Due to the noise in your head, you become snappish with your family and friends, and they begin to avoid you. The weakened connection to your support network makes you feel alone. You feel unloved and spiral away from your inner spark (your spirit) as well. You are far from achieving your goal of becoming the best you that you can be.
At some point, you must take control. You need a plan. In this case, the three legs of the stool might look something like this:
- Leg 1: Heal your body – see a doctor, do physical therapy, perhaps have surgery
- Leg 2: Heal your mind – do things you love that don’t involve physical activity, listen to music, read, play cards
- Leg 3: Heal your spirit – apologize to friends and family, light candles and take a warm bath, meditate, put lavender under your pillow to help you sleep
By formulating a plan and taking action in all three of your supporting “legs,” you’re back on track to your happiness goal in no time.

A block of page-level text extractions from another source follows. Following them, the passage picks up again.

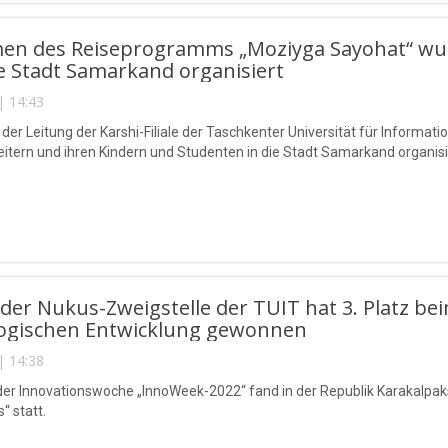
n des Reiseprogramms „Moziyga Sayohat“ wurde
 Stadt Samarkand organisiert
| 14:43
ve der Leitung der Karshi-Filiale der Taschkenter Universität für Inform
eitern und ihren Kindern und Studenten in die Stadt Samarkand organisi
der Nukus-Zweigstelle der TUIT hat 3. Platz 
ogischen Entwicklung gewonnen
| 14:38
er Innovationswoche „InnoWeek-2022“ fand in der Republik Karakalpa
 statt.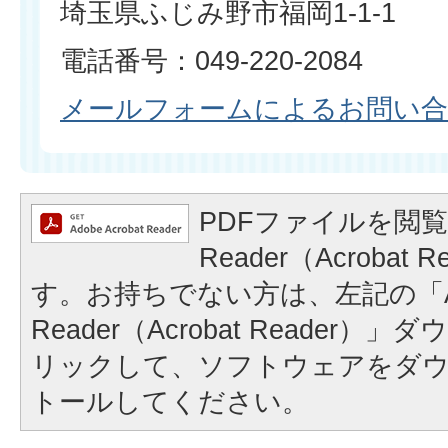
埼玉県ふじみ野市福岡1-1-1
電話番号：049-220-2084
メールフォームによるお問い
PDFファイルを閲覧
Reader（Acrobat
す。お持ちでない方は、左記の「A
Reader（Acrobat Reader
リックして、ソフトウェアをダ
トールしてください。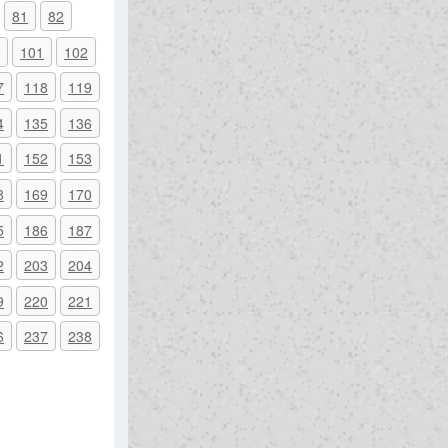
81
82
101
102
7
118
119
4
135
136
1
152
153
8
169
170
5
186
187
2
203
204
9
220
221
6
237
238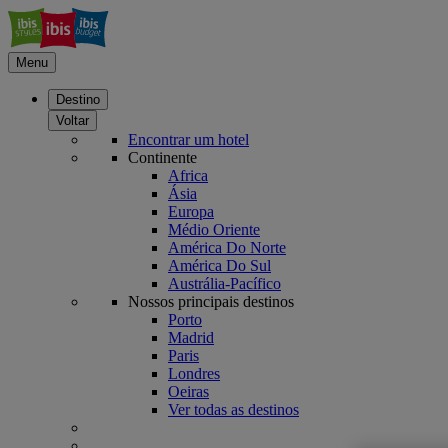
Menu
Destino
Voltar
Encontrar um hotel
Continente
Africa
Ásia
Europa
Médio Oriente
América Do Norte
América Do Sul
Austrália-Pacífico
Nossos principais destinos
Porto
Madrid
Paris
Londres
Oeiras
Ver todas as destinos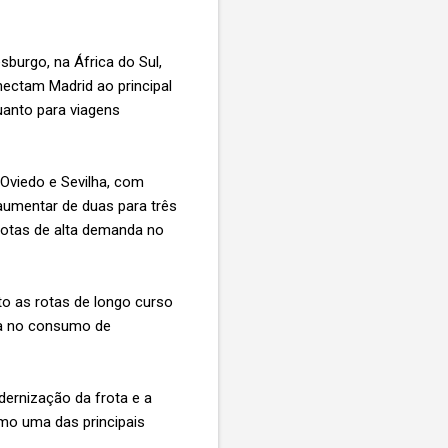
sburgo, na África do Sul,
ectam Madrid ao principal
uanto para viagens
 Oviedo e Sevilha, com
 aumentar de duas para três
rotas de alta demanda no
o as rotas de longo curso
ia no consumo de
ernização da frota e a
mo uma das principais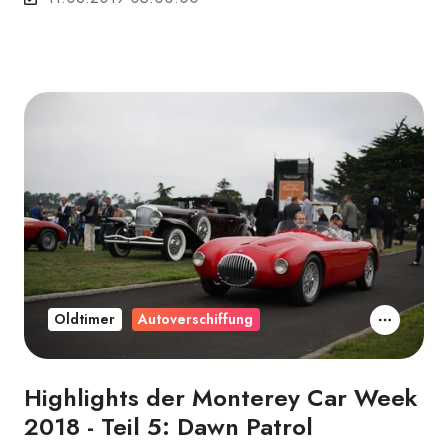
Oldtimer
Autoverschiffung
Highlights der Monterey Car Week
2018 - Teil 5: Dawn Patrol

So today, take control and make a plan. You know what your goal is, but first, assess your three-legged stool. How is your body? How is your mind? How is your spirit? Is your stool strong? Is it weak? Is it leaning? Is it broken? Only you can answer these questions for yourself. You will have to do all of the work, but your friends, family, and I can give you the support you need. One step at a time; one day at a time. Three legs at a time. Live yourself well!